Running the business and the team in one workspace
Before consolidating, Anthony's setup was familiar to anyone who has tried to run a small business without settling on one system: Google Calendar for time blocking, Google Tasks for to-dos, and xTiles tasks layered on top for some things but not others. Nothing wrong with any single piece — the problem was that nothing pulled them into one view.
The shift he and his business partner are still working through is moving both the business side — client work, planning, tasks — and the personal side into xTiles Spaces and Projects, rather than treating xTiles as one more tool alongside the others. It is a gradual process, not a switch flipped overnight, and that is a realistic way to describe most tool consolidations: partial, ongoing, and worth doing anyway.
The daily AI briefing that replaces checking five apps
The part of Anthony's setup that prompted this call was a live look at how Claude, connected to xTiles via MCP, runs three scheduled tiles into the daily Planner automatically — built and refined for personal use before being shown to users.
- Morning brief, ~8:30 AM: rolls over yesterday's incomplete tasks into today, summarizes unread Slack mentions with links back to each thread, and flags emails and meeting notes that need attention — all generated before the workday starts.
- Newsletter digest, ~15 minutes later: reviews the last 24 hours of newsletters, summarizes each into its own tile on the daily page, and archives the originals so the inbox does not stay cluttered with things already reviewed.

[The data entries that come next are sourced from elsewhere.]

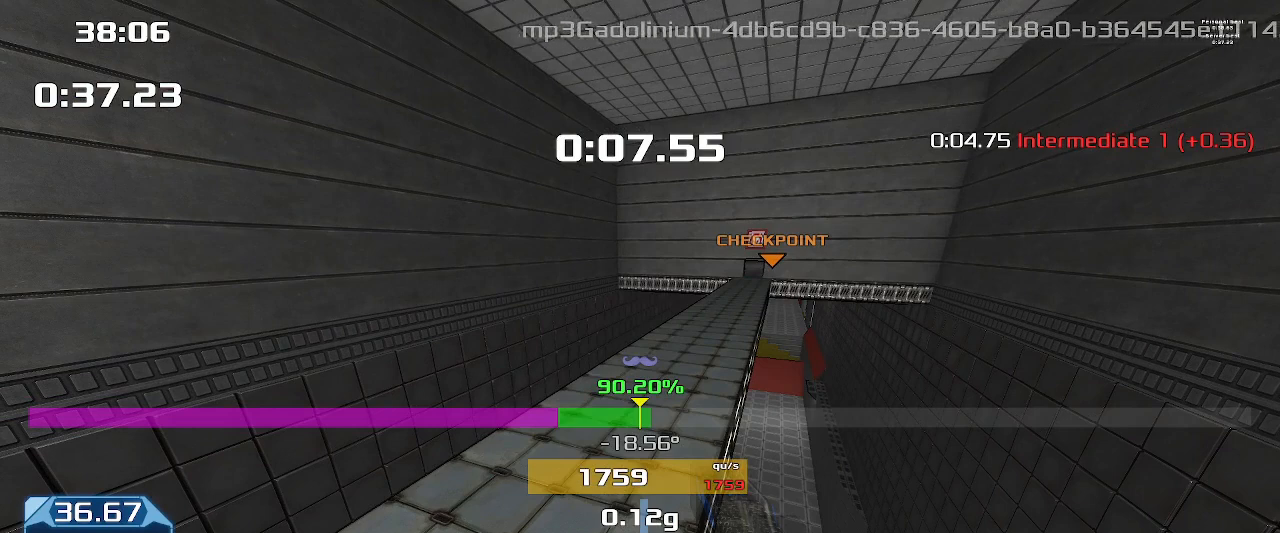
{"keys": ["left", "up", "upshift"], "events": []}
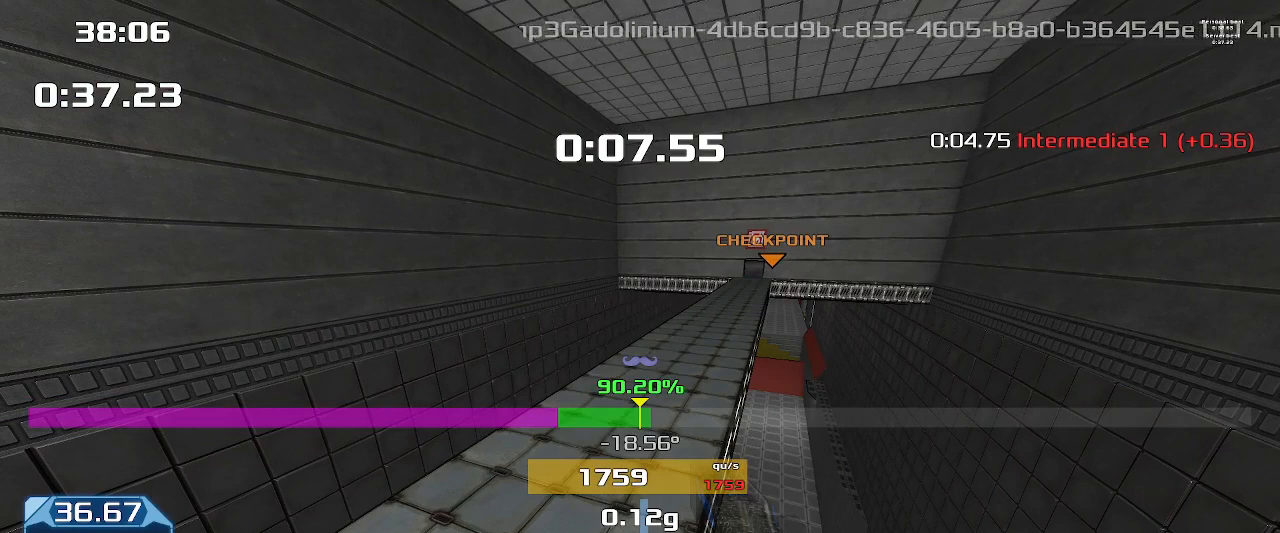
{"keys": ["left", "up", "upshift"], "events": []}
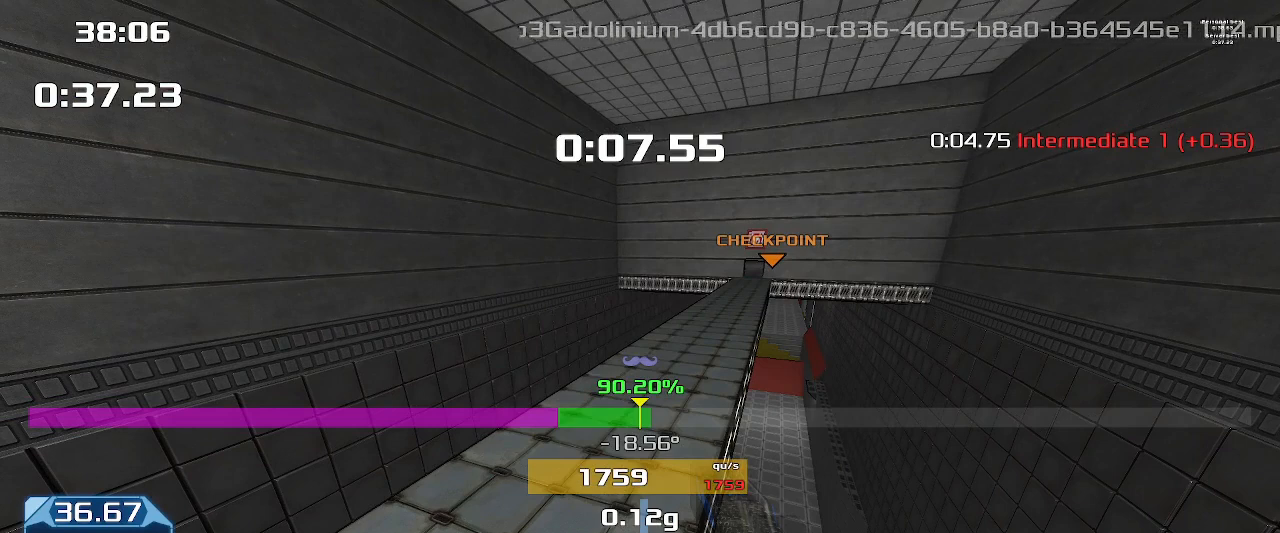
{"keys": ["left", "up", "upshift"], "events": []}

- End-of-day recap, ~5:30 PM: pulls from every connected source — Slack, inbox, xTiles, meeting notes — to summarize what actually happened that day in a sentence or two, and logs the tasks that were completed, even ones never manually entered.
The end-of-day piece solves a specific ADHD pattern worth naming directly: spending a full day working hard, then feeling by evening like nothing got done because none of it was ever written down as a task. A tile that reconstructs the day — logging what was actually completed, not just what was planned — closes that gap without requiring active tracking throughout the day.
Why a canvas beats a scrolling page for a visual thinker
A recurring comparison point was the difference between a tile-based canvas and a scrolling, nested-page structure common to tools like Notion or a shared document. Long-form pages put everything in a single vertical stream, and going deeper into nested sub-pages means repeatedly dropping another level down before you can see any content.
A canvas lays tiles out spatially instead — visible at a glance, arranged the way the information is actually related rather than the order it was typed in. For someone who described wanting "everything right there" on one page, that structural difference is not a cosmetic preference. It is the actual reason a command center works and a long document does not.
What's next: project planners and xTiles as shared context
Two follow-ups came out of this call. First, extending planner access down to the project level, so a team can see a weekly log of what got accomplished on a specific project rather than only at the personal or company level. Second, using xTiles project pages as context for AI conversations about a specific client or business area — pointing Claude at a project instead of maintaining separate markdown or HTML files as a manual briefing document.
That second idea connects back to the original problem: Anthony is building a consulting offering for other coaches who are, in his words, intimidated by having to learn several disconnected tools just to get organized. A single workspace that Claude can read directly — rather than a stack of separate files someone has to keep updating by hand — is a meaningfully simpler thing to hand to a client who does not want to become a software expert first.